Le Moyen Âge était un âge de perdition, aux pratiques douteuses — et s’il n’y avait eu la contre-intuitive certitude que les temps modernes en étaient sortis, je n’aurais pas donné à l’humanité la moindre chance de survie.
L’image que je me faisais de l’enfer n’était pas religieuse, elle était historique, et tout entière contenue dans ces dioramas déliquescents à l’air empoisonné — je n’aurais pas eu de mal à imaginer que j’étais devant les boites à gants d’un laboratoire, face à une expérience biologique démoniaque visant à éradiquer l’humanité de la surface de la Terre.
Si La Samaritaine est fermée depuis 15 ans je ne peux m’empêcher d’y voir une conséquence du diorama, conservé sous ses toits, qui racontait autrefois son histoire, et dont le contenu nauséabond aurait lentement coulé à travers les étages.
Le rat qui avait apporté la peste noire en Europe était sorti des boîtes du musée de Rouen et c’était en rongeant ses décors qu’il aurait été contaminé.
Le gothique n’était pour moi rien d’autre qu’un décor rongé : la façade maladive de la cathédrale de Rouen et les colombages mortifères de l’aître Saint Maclou, au bois mangé, comme des vers, par les squelettes humains qu’on y avait entreposés.
Un déménagement m’a heureusement permis d’échapper à ce cauchemar et à une identification trop complète avec Jeanne d’Arc — je me souviens seulement d’un cauchemar récurrent de procès et de condamnation à mort.
J’habitais désormais en Bretagne, à une quinzaine de kilomètres de Rennes. J’étais encore en plein Moyen Âge, mais un Moyen Âge beaucoup moins agressif : le village s'appelait Châteaugiron, et ce nom a conservé quelque chose d’articulé, d’appétissant et d'inoffensif.
J’avais peur, évidemment, des hautes tours du château médiéval — encore aujourd’hui, je ne suis pas certain d’avoir jamais rien vu d’aussi lugubre et d’aussi haut, ni d’aussi piquant que ces tours à toits coniques.
Mais j’arrivais à rire du pont qui passait à leur pied : le pont Mal-y-passe.
L’unique fois où je suis d’ailleurs entré dans le donjon, c’était pour développer à la lumière rouge, avec ma classe de CP, le résultat d’un concours de grimace, et la pire gargouille gothique que j’ai vu là-bas, c’était mon visage écartelé avec mes doigts.
Mais mon souvenir le plus marquant du château, c’était d’avoir aperçu, à travers une vieille porte en bois, par un trou de serrure, une pièce cachée — probablement la remise d’un jardinier. Et ce qui m’avait étonnamment effrayé c’était d’y reconnaître des bassines en plastique colorées. Je m’explique mal ma réaction d’horreur. Peut-être était-ce l’apparition de la couleur — nos photos de grimaces étaient en noir et blanc. Ou plutôt, un sentiment d'anachronisme.
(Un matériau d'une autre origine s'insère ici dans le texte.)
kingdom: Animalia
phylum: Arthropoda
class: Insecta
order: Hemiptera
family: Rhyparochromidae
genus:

Le monde moderne était là, derrière la porte, mais c’était un secret dangereux, il aurait mieux fallu n’en rien savoir.
Je relie cela à l’apparition, chez ma grand-mère, d’une brochure publicitaire pour le Puy du Fou : impossible d’en savoir plus, sinon que ma tante, plutôt anticléricale, tenait cet endroit pour encore plus grotesque et effrayant que mon empilement de bassines.
Si on m’avait demandé, à cet instant, de préciser ma situation historique, je n’aurais pas trop su dire où j’étais, à un millénaire près. Et le plus honnêtement du monde je serais bien incapable, encore aujourd’hui, de définir ce qui nous menace le plus : le progrès infini ou l’infini retour de la réaction.